Fix a point $c\in M$. By definition $c=(x,f(x))$ for some $x\in \mathbb{R}^m$
Set $U:=\mathbb{R}^m$
Set $V:=\mathbb{R}^{m+n}$
Set $h:V \rightarrow U$. $h$ is smooth because it is linear.
$$(x,y)\in \mathbb{R}^m \times \mathbb{R}^n \mapsto h(x,y)=x$$
The inverse is $g: U \rightarrow V$
$$x \mapsto (x,f(x))$$ Is smooth by assumption.
$h \circ g= id$ (Since it is a function composed with its inverse)
$g \circ h= id$ (Since it is a function composed with its inverse)
Therefore $h$ is bijective.Thus $M$ is a smooth manifold.
$(\Leftarrow)$
Assume $M$ is a smooth manifold... Not sure where to go from here...
This is false as written. $M$ will be a smooth manifold if $f$ is merely continuous, so $f$ need not be smooth.
To see this, note that we have two maps $\Phi$ from $\mathbb{R}^n$ to $M$ defined by $x \mapsto (x,f(x))$ and a map $\Psi$ from $M$ to $\mathbb{R}^n$ defined by $(x,f(x)) \mapsto x$. These maps are continuous and are mutually inverse, and so it is clear that $M$ is homeomorphic to $\mathbb{R}^n$ itself.
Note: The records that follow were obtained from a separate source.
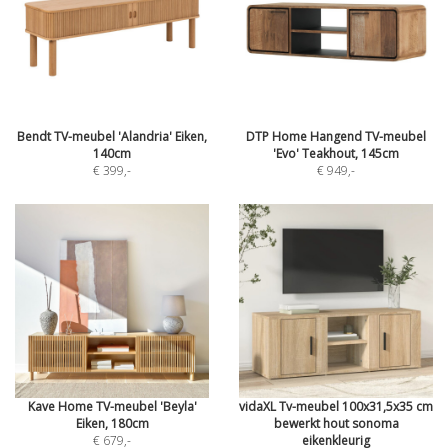
Bendt TV-meubel 'Alandria' Eiken,
DTP Home Hangend TV-meubel
140cm
'Evo' Teakhout, 145cm
€ 399
,-
€ 949
,-
Kave Home TV-meubel 'Beyla'
vidaXL Tv-meubel 100x31,5x35 cm
Eiken, 180cm
bewerkt hout sonoma
€ 679
,-
eikenkleurig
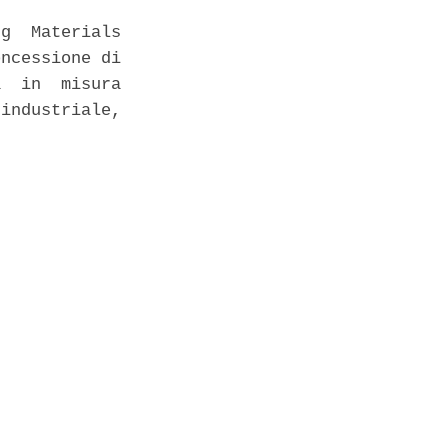
g  Materials

ncessione di

  in  misura

industriale,
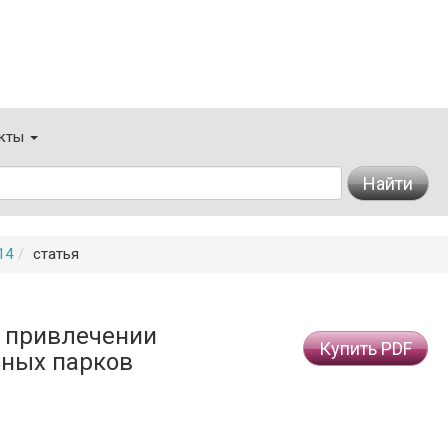
кты
Найти
14
статья
в привлечении
Купить PDF
ьных парков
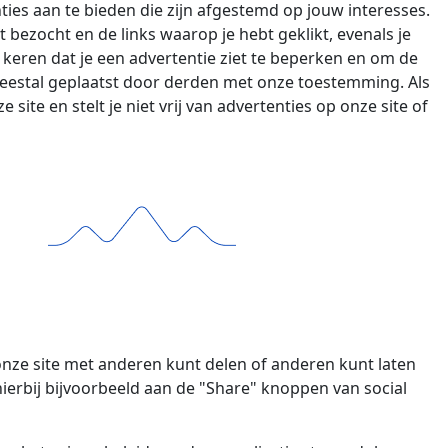
ies aan te bieden die zijn afgestemd op jouw interesses.
t bezocht en de links waarop je hebt geklikt, evenals je
keren dat je een advertentie ziet te beperken en om de
eestal geplaatst door derden met onze toestemming. Als
 site en stelt je niet vrij van advertenties op onze site of
nze site met anderen kunt delen of anderen kunt laten
ierbij bijvoorbeeld aan de "Share" knoppen van social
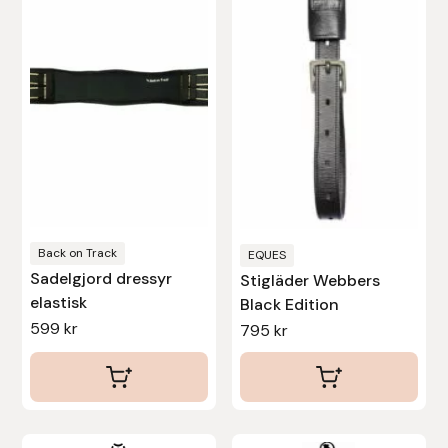
har
Stina Helmersson Bokförlag
flera
varianter.
Suedwind
De
olika
Tear-Aid
alternativen
kan
Tekna
väljas
på
Tidningen Ridsport Island
produktsidan
Back on Track
EQUES
Sadelgjord dressyr
Stigläder Webbers
TöltSaga
elastisk
Black Edition
599
kr
795
kr
TOPREITER
Trikem
Tunahaken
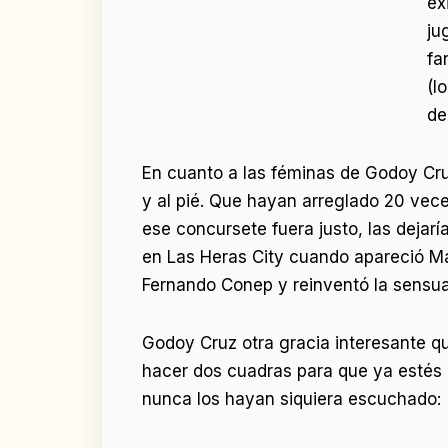
ex
ju
fa
(l
de
En cuanto a las féminas de Godoy Cru
y al pié. Que hayan arreglado 20 vec
ese concursete fuera justo, las dejar
en Las Heras City cuando apareció Ma
Fernando Conep y reinventó la sensua
Godoy Cruz otra gracia interesante qu
hacer dos cuadras para que ya estés e
nunca los hayan siquiera escuchado:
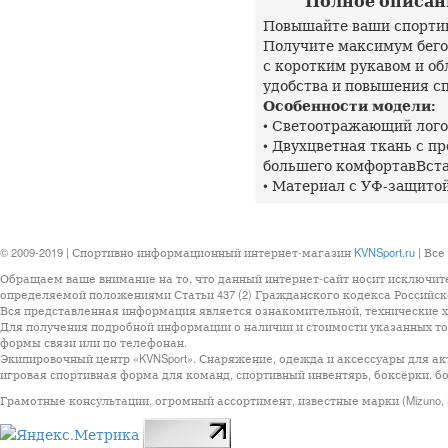
Полное описание
Повышайте ваши спорти
Получите максимум бего
с коротким рукавом и о
удобства и повышения с
Особенности модели:
• Светоотражающий лого
• Двухцветная ткань с 
большего комфортавВстав
• Материал с УФ-защито
© 2009-2019 | Спортивно информационный интернет-магазин
KVNSport.ru
| Все
Обращаем ваше внимание на то, что данный интернет-сайт носит исключит
определяемой положениями Статьи 437 (2) Гражданского кодекса Российск
Вся представленная информация является ознакомительной, технические ха
Для получения подробной информации о наличии и стоимости указанных тов
формы связи или по телефонан.
Экипировочный центр «KVNSport». Снаряжение, одежда и аксессуары для ак
игровая спортивная форма для команд, спортивный инвентярь, боксёрки, бо
Грамотные консультации, огромный ассортимент, известные марки (Mizuno, StarSp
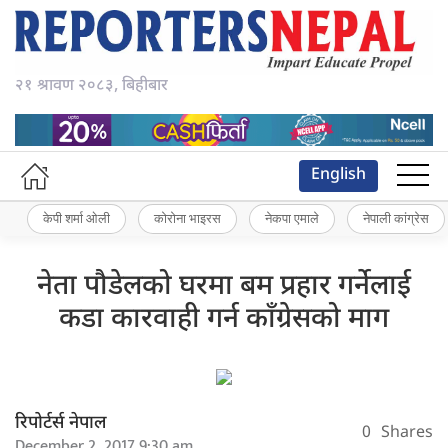
२१ श्रावण २०८३, बिहीबार
English
केपी शर्मा ओली
कोरोना भाइरस
नेकपा एमाले
नेपाली कांग्रेस
नेता पौडेलको घरमा बम प्रहार गर्नेलाई
कडा कारवाही गर्न काँग्रेसको माग
रिपोर्टर्स नेपाल
0
Shares
December 2, 2017 9:30 am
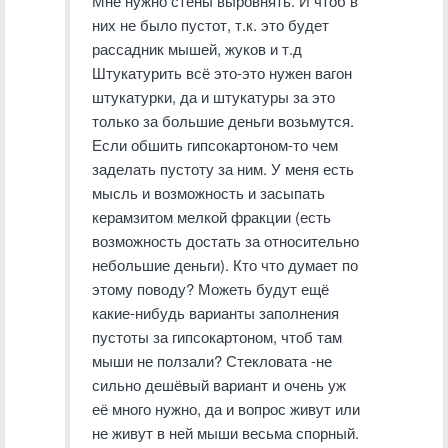
Мне нужно стены выровнять. И чтоб в
них не было пустот, т.к. это будет
рассадник мышей, жуков и т.д
Штукатурить всё это-это нужен вагон
штукатурки, да и штукатуры за это
только за большие деньги возьмутся.
Если обшить гипсокартоном-то чем
заделать пустоту за ним. У меня есть
мысль и возможность и засыпать
керамзитом мелкой фракции (есть
возможность достать за относительно
небольшие деньги). Кто что думает по
этому поводу? Можеть будут ещё
какие-нибудь варианты заполнения
пустоты за гипсокартоном, чтоб там
мыши не ползали? Стекловата -не
сильно дешёвый вариант и очень уж
её много нужно, да и вопрос живут или
не живут в ней мыши весьма спорный.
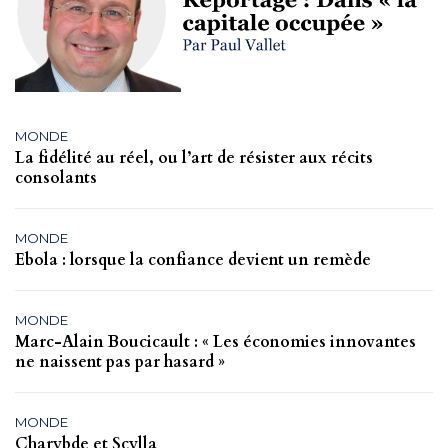
MONDE
La fidélité au réel, ou l’art de résister aux récits
consolants
MONDE
Ebola : lorsque la confiance devient un remède
MONDE
Marc-Alain Boucicault : « Les économies innovantes
ne naissent pas par hasard »
MONDE
Charybde et Scylla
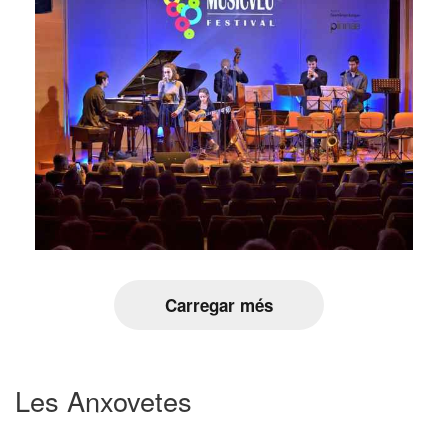
Carregar més
Les Anxovetes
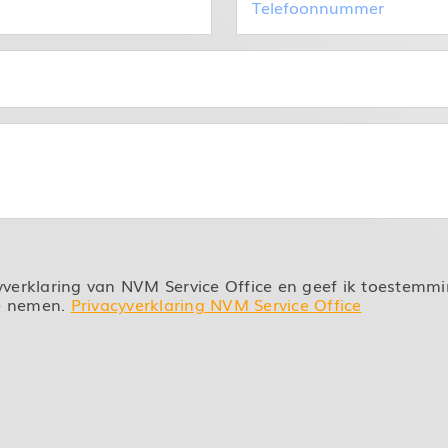
(Vereist)
cyverklaring van NVM Service Office en geef ik toestem
te nemen.
Privacyverklaring NVM Service Office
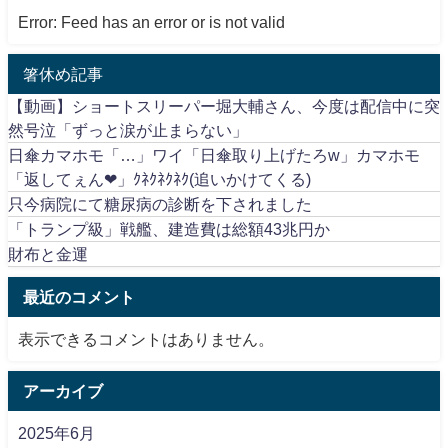
Error: Feed has an error or is not valid
箸休め記事
【動画】ショートスリーパー堀大輔さん、今度は配信中に突
然号泣「ずっと涙が止まらない」
日傘カマホモ「…」ワイ「日傘取り上げたろw」カマホモ
「返してぇん❤」ｸﾈｸﾈｸﾈｸ(追いかけてくる)
只今病院にて糖尿病の診断を下されました
「トランプ級」戦艦、建造費は総額43兆円か
財布と金運
最近のコメント
表示できるコメントはありません。
アーカイブ
2025年6月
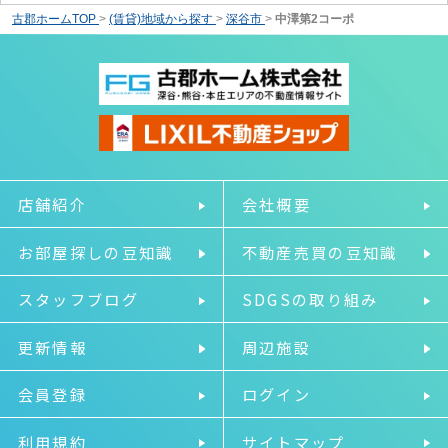
古郡ホームTOP
>
(賃貸)地域から探す
>
深谷市
>
中澤第2コーポ
店舗紹介
会社概要
お部屋探しの豆知識
不動産売買の豆知識
スタッフブログ
SDGSの取り組み
更新情報
周辺施設
会員登録
ログイン
利用規約
サイトマップ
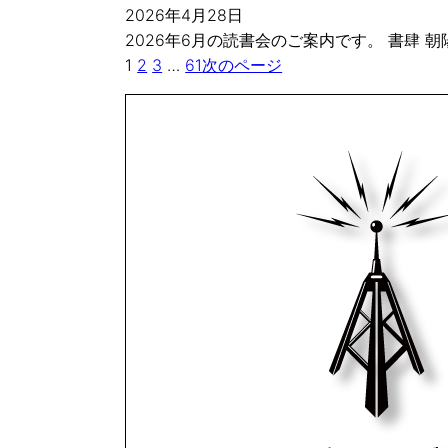
2026年4月28日
2026年6月の読書会のご案内です。 書肆
1
2
3
…
61
次のページ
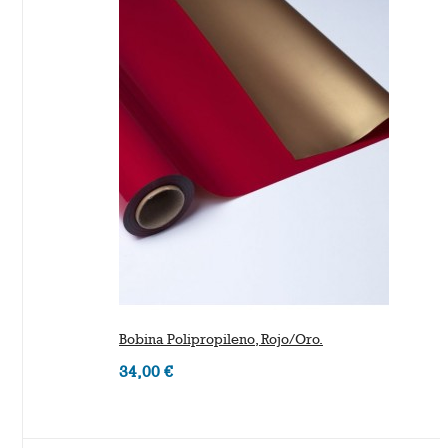
Bobina Polipropileno, Rojo/Oro.
34,00 €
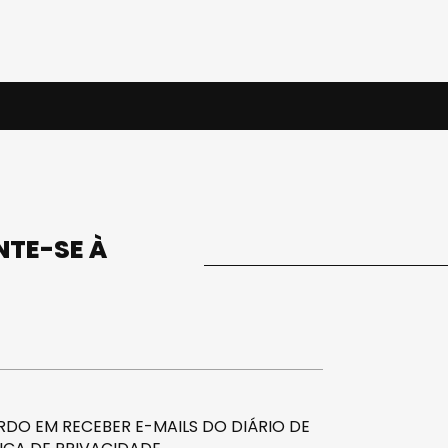
UNTE-SE À
DO EM RECEBER E-MAILS DO DIÁRIO DE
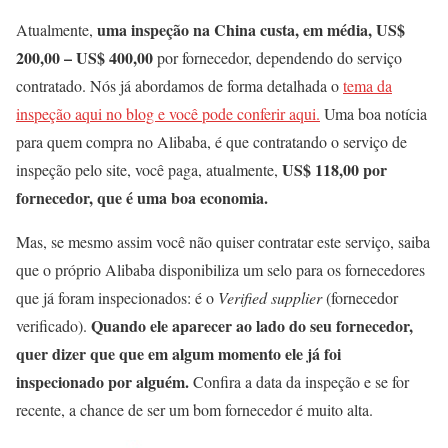
uma inspeção na China custa, em média, US$
Atualmente,
200,00 – US$ 400,00
por fornecedor, dependendo do serviço
contratado. Nós já abordamos de forma detalhada o
tema da
inspeção aqui no blog e você pode conferir aqui.
Uma boa notícia
para quem compra no Alibaba, é que contratando o serviço de
US$ 118,00 por
inspeção pelo site, você paga, atualmente,
fornecedor, que é uma boa economia.
Mas, se mesmo assim você não quiser contratar este serviço, saiba
que o próprio Alibaba disponibiliza um selo para os fornecedores
que já foram inspecionados: é o
Verified supplier
(fornecedor
Quando ele aparecer ao lado do seu fornecedor,
verificado).
quer dizer que que em algum momento ele já foi
inspecionado por alguém.
Confira a data da inspeção e se for
recente, a chance de ser um bom fornecedor é muito alta.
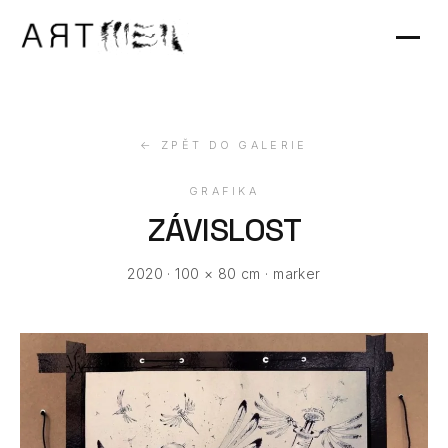
Výstavy
Kontakt
← ZPĚT DO GALERIE
GRAFIKA
ZÁVISLOST
2020 · 100 × 80 cm · marker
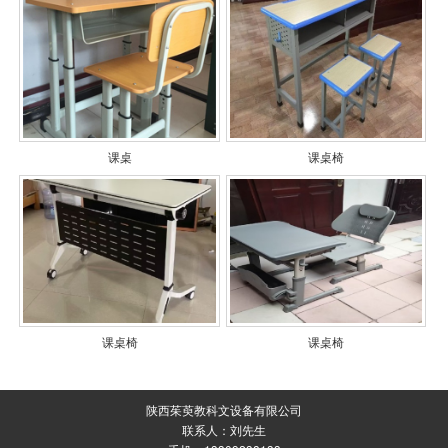
课桌
课桌椅
课桌椅
课桌椅
陕西茱萸教科文设备有限公司
联系人：刘先生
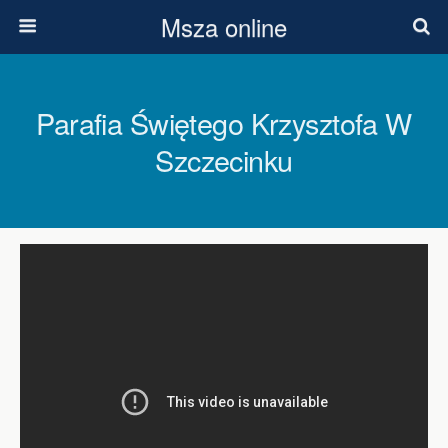
Msza online
Parafia Świętego Krzysztofa W
Szczecinku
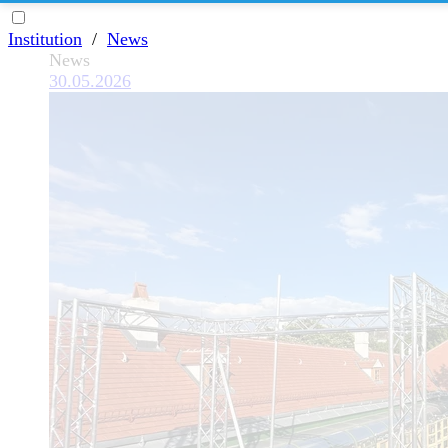
Institution
/
News
News
30.05.2026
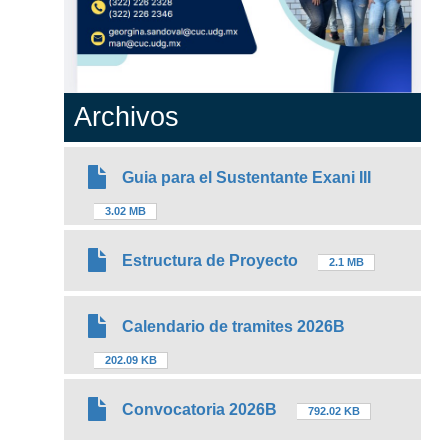
Archivos
Guia para el Sustentante Exani III
3.02 MB
Estructura de Proyecto
2.1 MB
Calendario de tramites 2026B
202.09 KB
Convocatoria 2026B
792.02 KB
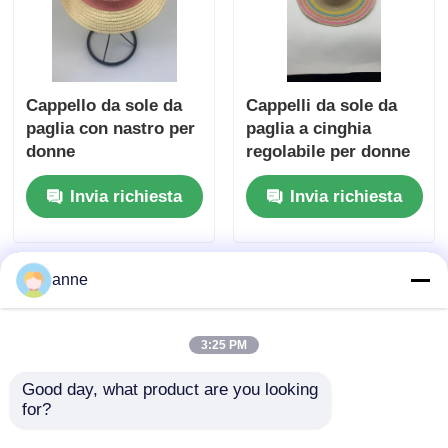
Cappello da sole da
Cappelli da sole da
paglia con nastro per
paglia a cinghia
donne
regolabile per donne
con nastro
Invia richiesta
Invia richiesta
anne
3:25 PM
Good day, what product are you looking 
for?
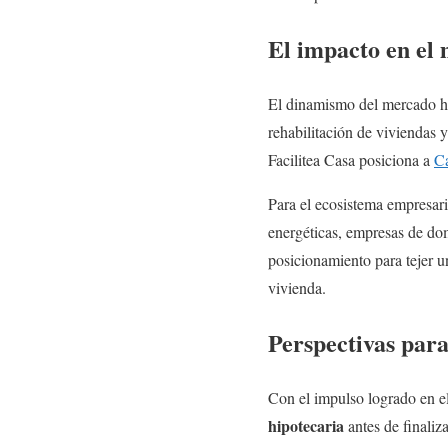
El impacto en el
El dinamismo del mercado hi
rehabilitación de viviendas
Facilitea Casa posiciona a
C
Para el ecosistema empresaria
energéticas, empresas de dom
posicionamiento para tejer 
vivienda.
Perspectivas para
Con el impulso logrado en e
hipotecaria
antes de finaliz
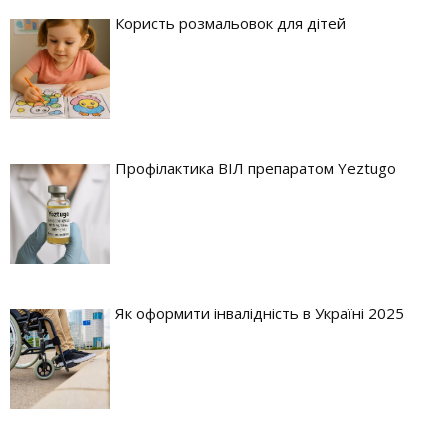
Користь розмальовок для дітей
Профілактика ВІЛ препаратом Yeztugo
Як оформити інвалідність в Україні 2025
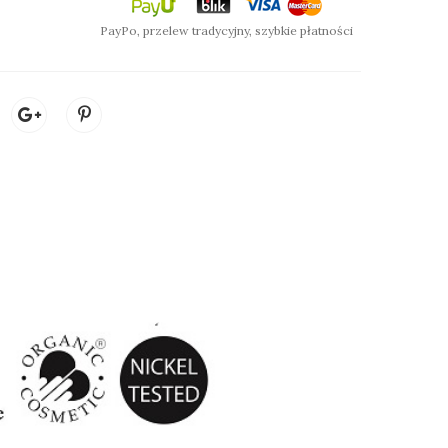
PayPo, przelew tradycyjny, szybkie płatności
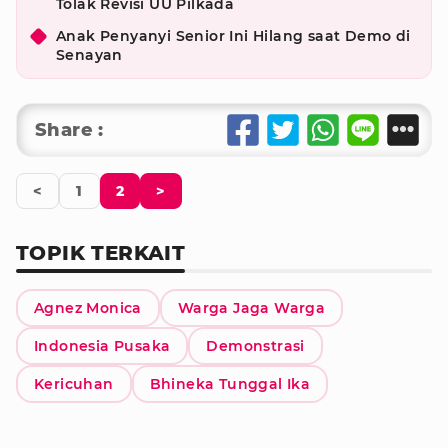
Tolak Revisi UU Pilkada
Anak Penyanyi Senior Ini Hilang saat Demo di
Senayan
Share :
<
1
2
>
TOPIK TERKAIT
Agnez Monica
Warga Jaga Warga
Indonesia Pusaka
Demonstrasi
Kericuhan
Bhineka Tunggal Ika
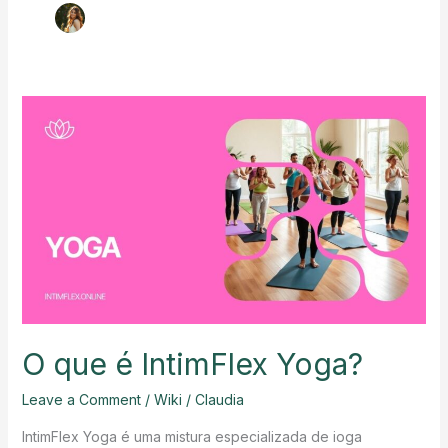
O que é IntimFlex Yoga?
Leave a Comment
/
Wiki
/
Claudia
IntimFlex Yoga é uma mistura especializada de ioga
If you require that $M$ have neighborhoods which are balls rather than all of Euclidean space, just compose with such a homeomorphism.
We have cheated the problem away by finding an atlas of one chart, so that points where $f$ may not be smooth are not relevant. This works on many familiar surfaces, such as the cone.
However, it should be noted that $M$ will not be a smooth $\textit{submanifold}$ of $\mathbb{R}^{m+n}$.
To see that $M$ is not a smooth submanifold of $\mathbb{R}^{m+n}$, recall that $M$ is a smooth submanifold if it is a manifold in its own right, and there is an embedding into the ambient manifold (i.e. an injective smooth map with injective derivative).
Now given any atlas on $M$ (maybe take the easy cheater's atlas of one chart), we can try to make an embedding of $M$ into $\mathbb{R}^{n+m}$. Here we can see what goes wrong - if $f$ is not smooth at a point, any candidate for an embedding cannot be smooth at whatever point $f$ is not smooth at. This means that there cannot be such an embedding.